From then on in you’re chaperoned from one featureless shooting gallery to another shooting endless stupid reprobates. Some of the cardboard cutouts you send to hell wear police uniforms, some wear army attire. Some even wear leather jackets and motorcycle helmets. But it doesn’t really matter what you’re shooting at, it’s all the same.
Except during a level toward the end of the game where you play as the gunner of a helicopter. In any other game that would be the cue to roll eyes and switch off but in Dog Days it’s morale revitalization. Granted, you’re still firing at NPC’s who happily cavort into an Apache helicopter’s stream of bullets but by that point any kind of variety is enough to make you think twice about signing that hastily written suicide note. If there’s an on rails vehicle section here, just think what could come next. A moral decision, a boss battle versus a Russian man, maybe even a quick time event!
The only interruption – chopper aside – from the incessant gush of shootouts comes whenever the lads have to open a door, which they either do mutually in a rare moment of teamwork or, more often than not, one of them just boots the door down. Sometimes there’s even a mini cut scene detailing the art of opening the door. These brief moments of comradery must be savored for they’re about as near to character development as Dog Days ever gets.
More annoyances: there’s the classic press ‘X’ to pick up ammo. Not that Lynch bends down to pick it up, too much effort on the animation front there. Having to ask to pick up money or ammo – as if you wouldn’t want either – is a major gripe in any game, having to do it without the character even acknowledging you’ve gone to all the effort of tapping ‘X’ is unforgivable. Dog Days is already about as dumb as it gets – there’s a dead-wife scene ala Gears of Wars 2 to ratify that claim – so I’m not going to hold it against the lads if they have a magic power that makes ammo jump into their pockets should they be within a meter radius of it.
But more puzzling than any of the abundantly featured missteps plaguing this awful game is IO’s decision to completely eschew the fact that there is a Kane and there is a Lynch. Two of them. The only time it verges on being a worthwhile co-operative experience is when the sniper rifle is available and one player can cover the other. Besides that there is literally nothing to suggest this is any better played with a buddy. Even playing alone, Kane may as well not be there. The banter between the lads is mindless hoo-hah and the levels have been designed to be as monotonous and linear as possible.

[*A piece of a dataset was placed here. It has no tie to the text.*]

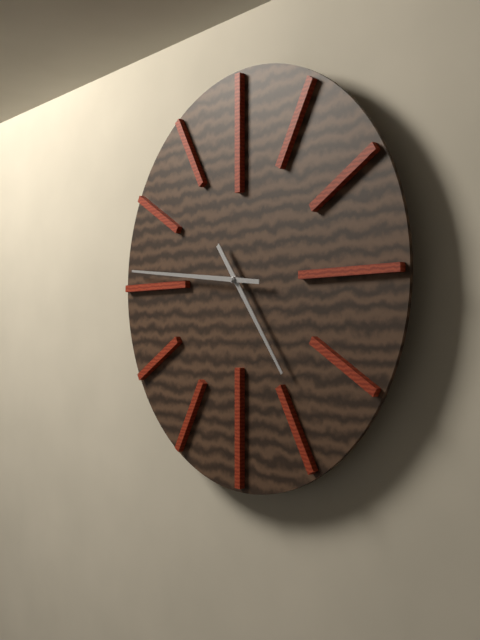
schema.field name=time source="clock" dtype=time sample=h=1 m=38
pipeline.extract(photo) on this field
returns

And to rub salt in the already seething wound there’s a shop hidden away in one of the generic Shanghai streets with none other than Hitman games lining the shelves. What should be an amiable reminder of a studio’s pedigree is, instead, a brief moment spent weeping for the lost souls: Agent 47, the freedom fighters.
Five-hour campaign aside there’s also a multiplayer component. As bank robbers you and up to 7 others fight your way into what looks like a bank safe, take a share of what looks like money and then try and escape. Or you wait for what look like your teammates to take all the money, run to the end of the level and then kill them and steal all the money. Obviously as soon as you start shooting them they’re going to return the favour and there’s also what kind of looks like the police – but might just be angry bankers with guns – to consider so if you murder your buddies you’ll have to fight your way out alone. It’s a funny premise for about ten minutes and then, when you realise it plays effortlessly into the hands of Xbox Live’s most cretinous denizens, it’s annoying instead.
But maybe that’s a fitting match. Kane and Lynch seek trouble, they find it and then they commit small genocide trying to flee the sleazy lair of the Shanghai beast that they awoke for no given reason. At the end you’re left with nothing but the bare bones of a sterile, tasteless and forgettable third person shooter.